Neulich in Mühlheim musste er gegen einen Russen antreten. Es war nur ein Schachspiel, aber es war nicht einfach für Zahar Efimenko. Schach ist der Sport für den Kopf, und in seinem Kopf ist seit Monaten der Krieg. "Es wird hundert Jahre dauern", sagt Zahar Efimenko, "bis wir Ukrainer den Russen vergeben können für das, was sie tun." Dabei gehört er noch zu den Ukrainern, denen es, nun ja: ganz gut geht. Mit einem Visum für Leistungssportler konnte Werders Bundesliga-Profi  ausreisen. Er musste sich nicht trennen von Frau und Kind, er lebt seit Anfang Mai mit seiner Frau Maria und seinem sechsjährigen Sohn Nikita in Delmenhorst.

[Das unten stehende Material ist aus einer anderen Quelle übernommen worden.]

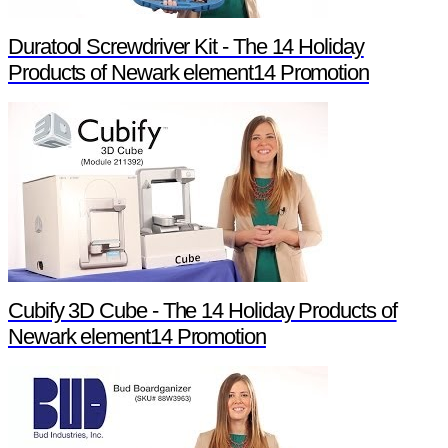
Duratool Screwdriver Kit - The 14 Holiday
Products of Newark element14 Promotion
Cubify 3D Cube - The 14 Holiday Products of
Newark element14 Promotion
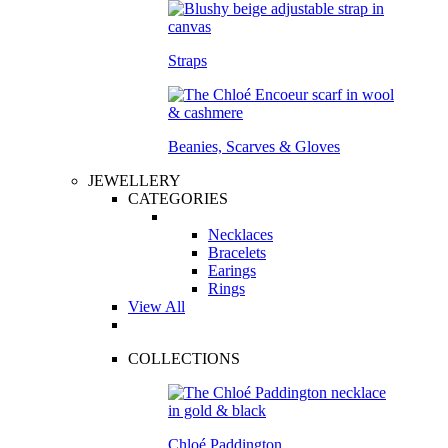
Straps
Beanies, Scarves & Gloves
JEWELLERY
CATEGORIES
Necklaces
Bracelets
Earings
Rings
View All
COLLECTIONS
Chloé Paddington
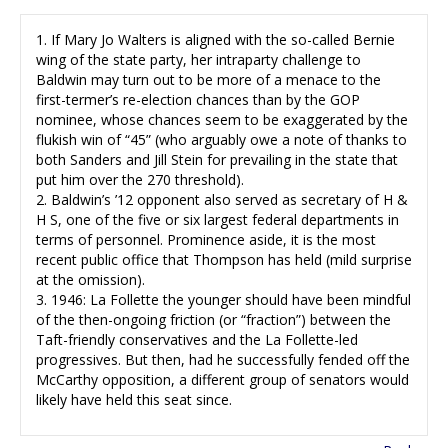
1. If Mary Jo Walters is aligned with the so-called Bernie
wing of the state party, her intraparty challenge to
Baldwin may turn out to be more of a menace to the
first-termer’s re-election chances than by the GOP
nominee, whose chances seem to be exaggerated by the
flukish win of “45” (who arguably owe a note of thanks to
both Sanders and Jill Stein for prevailing in the state that
put him over the 270 threshold).
2. Baldwin’s ’12 opponent also served as secretary of H &
H S, one of the five or six largest federal departments in
terms of personnel. Prominence aside, it is the most
recent public office that Thompson has held (mild surprise
at the omission).
3. 1946: La Follette the younger should have been mindful
of the then-ongoing friction (or “fraction”) between the
Taft-friendly conservatives and the La Follette-led
progressives. But then, had he successfully fended off the
McCarthy opposition, a different group of senators would
likely have held this seat since.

Sie sind in Sicherheit. Sie mussten "nur" ihre Heimat verlassen, sie müssen "nur" diese Bilder ertragen, die Zerstörung und Leid in ihrer Heimat zeigen. Sie müssen "nur" um die Eltern und Freunde bangen, die dortgeblieben sind. Efimenkos Eltern leben in der Westukraine, die Schwiegereltern auf der Krim. Sein erster Schachlehrer, zu dem er noch engen Kontakt pflegt, lebt in Kramatorsk, dort, wo auch er herkommt und wo er später studierte. Kramatorsk im Osten der Ukraine war Anfang April überall in den Nachrichten. Laut der Berichte warteten Menschen in der Bahnhofshalle auf ihre Evakuierung, als Raketen einschlugen. Fast hundert Menschen sollen umgekommen sein, darunter 16 Kinder.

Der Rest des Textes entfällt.